La band però sembrava entusiasta dell’idea e Henry Diltz li immortalò dapprima sotto il piccolo porticato che antecedeva l’ingresso; poi i Doors varcarono la soglia che si aprì con un tintinnio familiare ed entrarono nella hall, subito sulla sinistra, posizionandosi al di sotto della scritta, ognuno prendendo il suo posto, un po’ a caso, mentre il fotografo restava in strada, cercando di ritrarli e valutando le luci della sera che presto sarebbe sopraggiunta, e con essa i riflessi nel vetro dei fanali delle automobili che circolavano. Ma niente da fare. Il titolare dell’albergo, un tipo losco e burbero, senza troppe scuse mandò i ragazzi a farsi un giro: niente foto nel suo hotel, neanche a pensarci, gente.
Tra una scusa e l’altra i nostri intanto perdevano tempo, ordinando magari un drink, sostando nei pressi del luogo agognato, davanti alla vetrina della hall, ma mai allontanandosi.
Il momento propizio avvenne quando il direttore si allontanò un attimo per un impegno improvviso. Ci volle uno sguardo d’intesa tra tutti quegli amici un po’ brilli, e successe tutto in un attimo: Henry Diltz balzò di nuovo in strada, mentre i Doors, con un Jim Morrison volutamente posizionato al centro con camicia bianca che rifletteva il pallore del viso, e uno sguardo vacuo, ripresero lesti i posti che erano stati loro assegnati qualche minuto prima di essere interrotti. Restava poco tempo a disposizione e bisognava far presto: la luce, già scarsa quel pallido giorno d’inverno di cinquant’anni fa, sarebbe del tutto scemata in una manciata di minuti. Inclinato appena sulla sua destra, Robby Krieger è in piedi alle spalle di Jim Morrison, quest’ultimo seduto su un tavolino, mentre Ray Manzarek e John Densmore accomodati in poltrona, ai lati del loro carismatico e quasi sempre alticcio cantante, il primo un po’ più composto e girato di lato mentre guarda l’obiettivo, il secondo in ginocchio sul sedile e gli avambracci posati sulla spalliera, il mento quasi a toccare le mani congiunte. Quando il direttore tornò quei capelloni erano già belli lontani, con un tesoro che avrebbe fatto storia nelle istantanee rock, al sicuro nella macchina fotografica.
L’album che uscì un mese dopo, il 9 febbraio 1970, avrebbero dovuto intitolarlo Hard Rock Cafè, ma fu quello scatto organizzato in pochi minuti, che cambiò i connotati al lavoro. Morrison Hotel vendette in poche settimane mezzo milione di dischi, e quel nome all’album che ricordava senza dubbio il cantante, fu come un omaggio a Jim Morrison, che abbandonata per un attimo la sua crisi esistenziale, si era rimesso di nuovo sul serio a lavoro per la stesura delle nuove canzoni e per affrontare le nuove date.

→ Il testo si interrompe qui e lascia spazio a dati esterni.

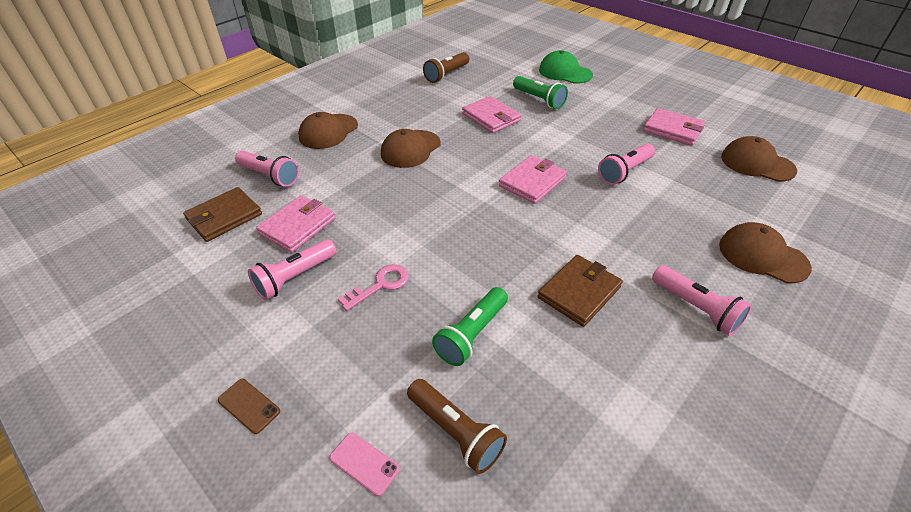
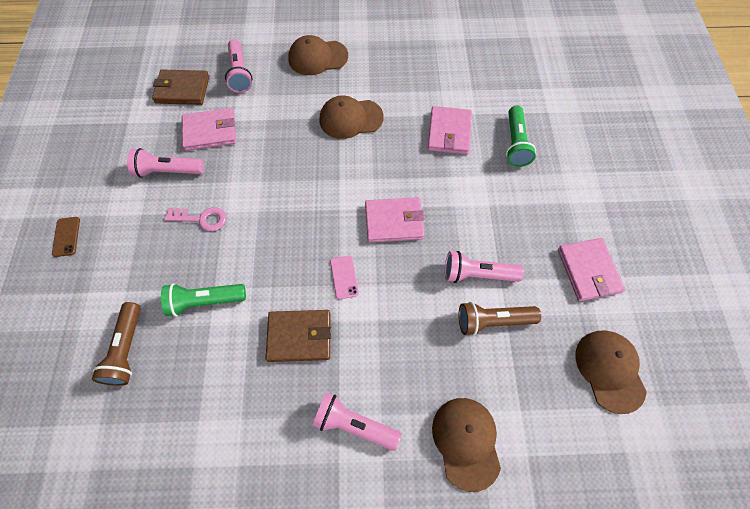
camera: 45 degrees right, 20 degrees up
pink phone [329,432,400,496] -> pink phone moved to [330,256,359,299]
brown flashlight [423,52,469,83] -> brown flashlight moved to [459,302,541,336]
green cap [539,50,593,84] -> none
pink flashlight [652,265,752,336] -> pink flashlight turned 105 degrees clockwise [312,393,402,451]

Esistono delle riprese di quel pallido pomeriggio a Venice Beach, girate dallo stesso Henry Diltz, poco prima di arrivare al Morrison Hotel.
Jim Morrison (che beve da un fiaschetto di non so cosa) e soci passeggiano sulla spiaggia, poi il cantante sale su un’altalena per un giro mozzafiato, infine risale la spiaggia e si ferma davanti ad un muretto su cui campeggia una scritta: ERBA.